Wednesday, December 21 2011 - 12:01 AM

The TRIUMPHANT RETURN! etc.

I played plenty of Star Wars: The Old Republic during the beta, with entry points at various versions, enough to say that it was entirely possible that they had done something cool.  This is why I rarely play betas anymore: this “possibly cool” scenario.  It’s the rule.  Every earthly force conspires to devolve the “possibly cool” into the “Man, woudn’t that have been something.”

Let’s speak to the strip, though: the third panel in particular.  There might have been a time where going Free To Play would be considered a dark portent, like merging servers.  Independent of the purely inauspicious, there might have been a time where the model itself was a rough-hewn indicator of quality.  Right?  It says “we have made a game that no right thinking person would purchase.”  Doesn’t it?  Except, in practice, that’s not what happens.

This is a very old story, much older than the consumer Internet. It’s all very well to have a revolution in the distribution of information, but if all the old pylons and megaliths are in place, if all the ancient obeisances must be made to the nine Dark Princes, and if every waystone requires a discrete offering you haven’t accomplished much.  You’ve ported scarcity.  Something weird happens when you let people have things, when you allow those conduits to move.  This site is a good example.

When they’re running queues for a community whose size is already gated by purchase plus subscription, it’s not the right time.  There’s a point in this arc, though, where those starter zones are gutted Wild West facades and mature guilds are tooling around in their custom Mon Cal frigates, gazing out the window with their chins on their palms.  That is when the booster phase of this game will fall away, burning in the atmosphere, mistaken for a star.

(CW)TB out.

(instrumental)

SW:TOR

Gabe

@cwgabriel

Wednesday, December 21 2011 - 11:34 AM

I quit playing the Star Wars Beta months ago because I didn’t want to spoil the game for myself. I think that statement alone says a lot about the sort of MMO Star Wars is. Now that the game has launched Kara and I have jumped back in and we’re having a great time. We have not experienced any of the long queue times or crazy lag that so many people seem to be complaining about. I understand that there are plenty of people having technical issues with the game but I can’t speak to that.

I’m playing a different class than I did in the beta and so I’m getting a brand new experience. I’m just amazed at the quality of the class specific story-lines. The mission objectives and dialog choices really help you develop a character and not just an avatar. I mentioned this when I talked about the Beta a while ago and to me it really is the defining difference between SW:TOR and other MMO’s. While playing last night with Scott he explained that his bounty hunter was all about completing her contracts and getting credits. She didn’t let her feelings get in the way of the job. He was thinking about this before his character was even level 10. I’d be very surprised if he had any idea what sort of “person” his Troll Shaman was in WOW.

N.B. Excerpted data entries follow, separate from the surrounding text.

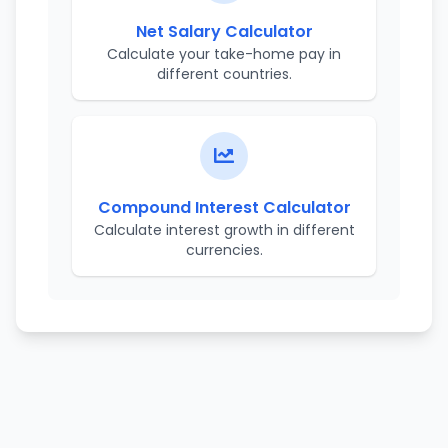
Net Salary Calculator
Calculate your take-home pay in
different countries.
Compound Interest Calculator
Calculate interest growth in different
currencies.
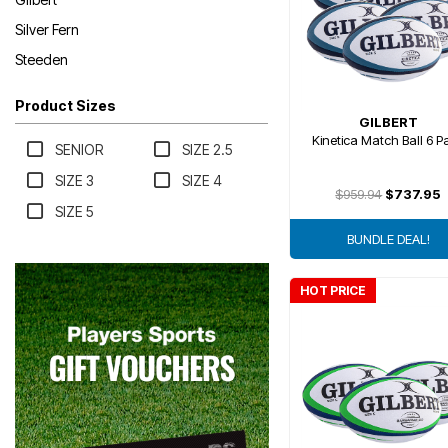
Silver Fern
Steeden
Product Sizes
GILBERT
Kinetica Match Ball 6 P
SENIOR
SIZE 2.5
SIZE 3
SIZE 4
$959.94
$737.95
SIZE 5
BUNDLE DEAL!
HOT PRICE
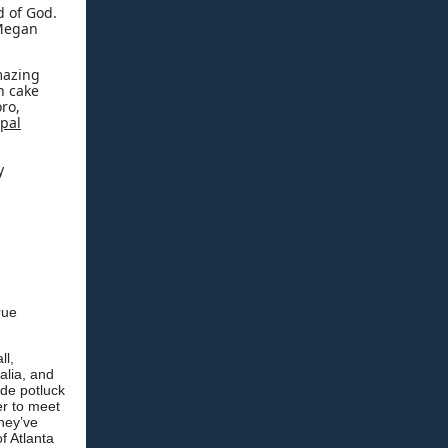
d of God.
 Megan
amazing
h cake
ro,
opal
y
rue
ll,
alia, and
ide potluck
er to meet
hey’ve
f Atlanta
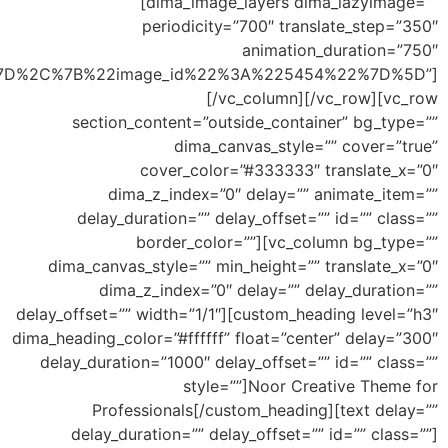
list_fields=”%5B%7B%22image_id%22%3A%225453%2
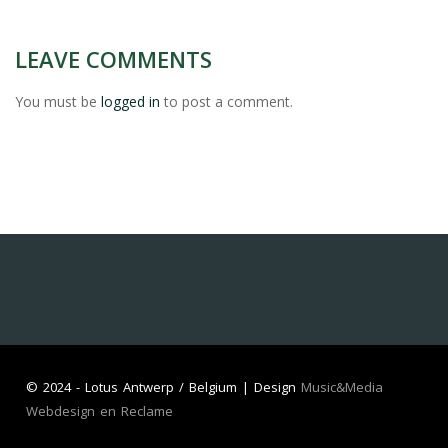
LEAVE COMMENTS
You must be
logged in
to post a comment.
©
2024 - Lotus Antwerp / Belgium | Design
Music&Media
Webdesign en Reclame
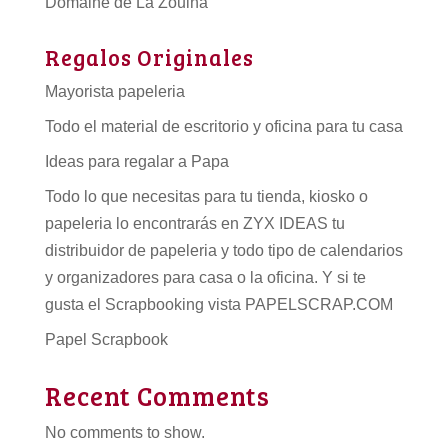
Domaine de La Zouina
Regalos Originales
Mayorista papeleria
Todo el material de escritorio y oficina para tu casa
Ideas para regalar a Papa
Todo lo que necesitas para tu tienda, kiosko o
papeleria lo encontrarás en ZYX IDEAS tu
distribuidor de papeleria
y todo tipo de
calendarios
y organizadores para casa o la oficina. Y si te
gusta el Scrapbooking vista PAPELSCRAP.COM
Papel Scrapbook
Recent Comments
No comments to show.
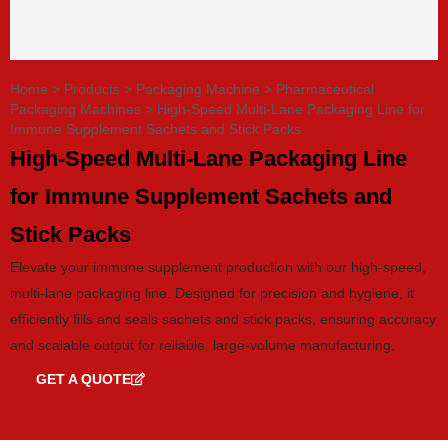
Home
>
Products
>
Packaging Machine
>
Pharmaceutical
Packaging Machines
>
High-Speed Multi-Lane Packaging Line for
Immune Supplement Sachets and Stick Packs
High-Speed Multi-Lane Packaging Line
for Immune Supplement Sachets and
Stick Packs
Elevate your immune supplement production with our high-speed,
multi-lane packaging line. Designed for precision and hygiene, it
efficiently fills and seals sachets and stick packs, ensuring accuracy
and scalable output for reliable, large-volume manufacturing.
GET A QUOTE
GET CATALOG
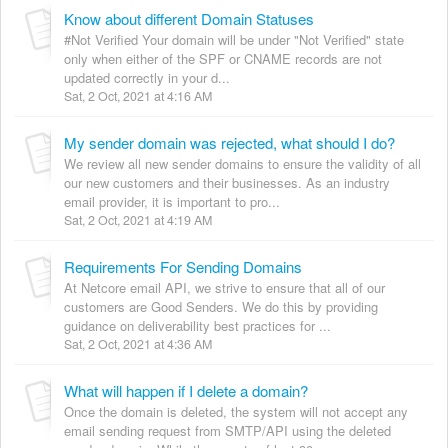
Know about different Domain Statuses
#Not Verified Your domain will be under "Not Verified" state
only when either of the SPF or CNAME records are not
updated correctly in your d...
Sat, 2 Oct, 2021 at 4:16 AM
My sender domain was rejected, what should I do?
We review all new sender domains to ensure the validity of all
our new customers and their businesses. As an industry
email provider, it is important to pro...
Sat, 2 Oct, 2021 at 4:19 AM
Requirements For Sending Domains
At Netcore email API, we strive to ensure that all of our
customers are Good Senders. We do this by providing
guidance on deliverability best practices for ...
Sat, 2 Oct, 2021 at 4:36 AM
What will happen if I delete a domain?
Once the domain is deleted, the system will not accept any
email sending request from SMTP/API using the deleted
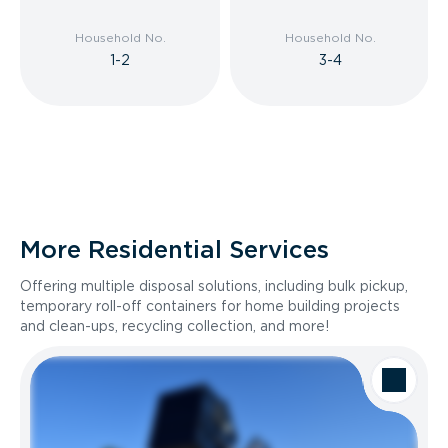
Household No.
Household No.
1-2
3-4
More Residential Services
Offering multiple disposal solutions, including bulk pickup,
temporary roll-off containers for home building projects
and clean-ups, recycling collection, and more!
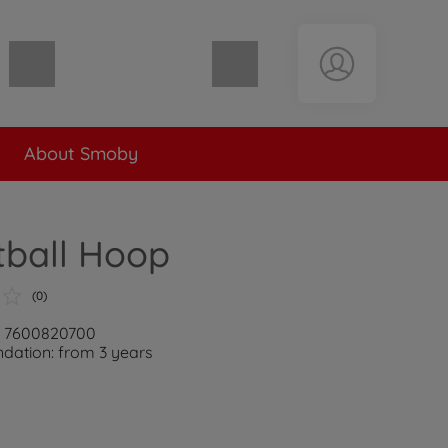
Shopping cart empty
About Smoby
tball Hoop
(0)
r: 7600820700
ation: from 3 years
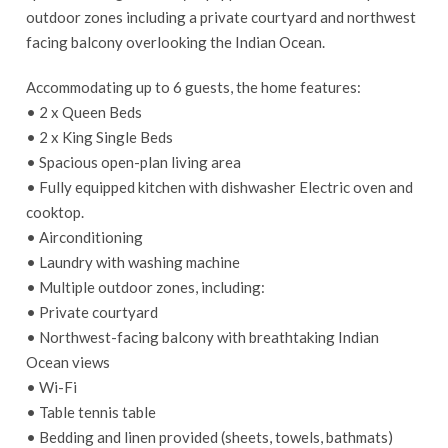
outdoor zones including a private courtyard and northwest
facing balcony overlooking the Indian Ocean.
Accommodating up to 6 guests, the home features:
• 2 x Queen Beds
• 2 x King Single Beds
• Spacious open-plan living area
• Fully equipped kitchen with dishwasher Electric oven and
cooktop.
• Airconditioning
• Laundry with washing machine
• Multiple outdoor zones, including:
• Private courtyard
• Northwest-facing balcony with breathtaking Indian
Ocean views
• Wi-Fi
• Table tennis table
• Bedding and linen provided (sheets, towels, bathmats)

Kara is playing a Sith Inquisitor. A couple nights ago she was complaining that being bad was difficult and she was struggling with some of the dialog options. Last night she was volunteering to help torture people and was actually pissed when we accidentally gained light side points. Bioware has always done an incredible job of putting you in your character’s shoes and making you care about them. The fact that they have managed to transfer that into the MMO space is a fucking triumph in my opinion.